Don't let those labels fool you, either. Many teams will be based in one country but have players from several other countries and regions.
Wait. Did you say $32 MILLION!?
Yep. It's a lot of money for playing a video game.
As it stands, the winning team of five players will get a total of at least $US15,009,001 this year, second place more than $US4,288,286 and so on.
Okay, what game is it?
Dota 2, a game with more than 10 million monthly active players.
In this game, two AI-controlled armies continually run at each other trying to attack one another's fortresses, defended by powerful but destroyable towers.
The two teams of five players pilot hero units to swing the tide of this battle by earning money from destroying the armies and the opposing heroes, eventually attacking and destroying the enemy's base. If they die, they come back after a delay.
If you've never played it can be a bit confusing to watch, but the strategy and skill involved is at an extremely high level.
It's also a free game, and spending money on it does not give you any advantages - so anyone with a computer can simply sign in and start playing.
So... how do I win all this money?
Basically, you can't.
First off, the players are professionals - that is, playing this game is their job. They work year-round for team organisations, often with big sponsorship deals (one of the leading Chinese teams, LGD is sponsored by Paris Saint-Germaine).
The teams are often player-owned companies, run by the players, for the players. They have coaches (usually former players themselves) and often have strict schedules for play and training for hours every day. Many have diets and daily workout regimes, to keep their reflexes quick.
To get to this tournament, players had to train like this to be good enough to be recognised, join a team, then do well enough in other, smaller tournaments throughout the year to be seeded/invited to this main one, or by winning a regional qualifier.
However, if you work very hard and play thousands, THOUSANDS of hours of Dota, it's just possible you could compete next year.
Does New Zealand have any players?
There are a couple of Australian players (OG player ana and Mineski's kpii), but most of the top players in our South East Asia region are based in Philippines and Malaysia, where the game is very popular in internet cafes.
How does the tournament work? What's the format?
Group stage: Starting at 1pm today (NZ time), until Sunday 18 August, the 18 teams are divided into two groups, who play best-of-two match-ups in a round-robin format.
Main event: The bottom team in each group is eliminated while the top four teams in each group advance to the Upper Bracket. The remaining eight teams go to a lower bracket.
Lower-bracket teams are progressively knocked out, while upper-bracket teams get knocked down to the lower bracket. These are all best-of-three matchups except the first round of the lower bracket, which is single matches.
The grand final, on Sunday 25 at 6pm (NZ time) is a best-of-five (although the upper bracket finals will also start that day about 2.40pm).

---

● Goal of the exercise: List every Dota 2 team the Dota 2 tournament excerpt mentions by name. The material that follows is not needed for this work.

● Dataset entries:
---

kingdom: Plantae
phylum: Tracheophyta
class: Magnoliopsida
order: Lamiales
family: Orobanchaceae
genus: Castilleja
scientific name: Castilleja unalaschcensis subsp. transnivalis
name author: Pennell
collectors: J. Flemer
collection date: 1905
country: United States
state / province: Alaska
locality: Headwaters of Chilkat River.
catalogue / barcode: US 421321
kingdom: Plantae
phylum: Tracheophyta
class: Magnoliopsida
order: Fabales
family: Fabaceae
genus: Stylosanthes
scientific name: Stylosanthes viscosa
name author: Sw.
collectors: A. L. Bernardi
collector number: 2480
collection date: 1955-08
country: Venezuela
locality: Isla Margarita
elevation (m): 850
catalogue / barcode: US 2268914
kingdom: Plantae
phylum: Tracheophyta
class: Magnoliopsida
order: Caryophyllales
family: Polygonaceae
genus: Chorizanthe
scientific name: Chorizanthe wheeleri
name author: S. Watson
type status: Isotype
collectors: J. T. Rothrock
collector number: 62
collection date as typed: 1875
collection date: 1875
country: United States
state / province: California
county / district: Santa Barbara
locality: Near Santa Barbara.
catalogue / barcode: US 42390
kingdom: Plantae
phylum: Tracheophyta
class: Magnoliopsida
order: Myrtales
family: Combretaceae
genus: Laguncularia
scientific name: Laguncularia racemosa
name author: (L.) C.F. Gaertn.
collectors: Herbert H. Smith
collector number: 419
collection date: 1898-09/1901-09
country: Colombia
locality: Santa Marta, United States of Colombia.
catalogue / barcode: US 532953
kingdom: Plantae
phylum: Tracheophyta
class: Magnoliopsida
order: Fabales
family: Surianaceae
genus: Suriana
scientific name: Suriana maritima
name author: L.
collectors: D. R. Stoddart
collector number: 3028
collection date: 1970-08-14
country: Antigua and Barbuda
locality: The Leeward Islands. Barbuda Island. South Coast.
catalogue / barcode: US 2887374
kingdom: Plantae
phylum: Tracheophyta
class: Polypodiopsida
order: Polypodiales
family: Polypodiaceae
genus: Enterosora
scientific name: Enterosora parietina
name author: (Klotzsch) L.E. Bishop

---

● Exercise result: LGD, OG, Mineski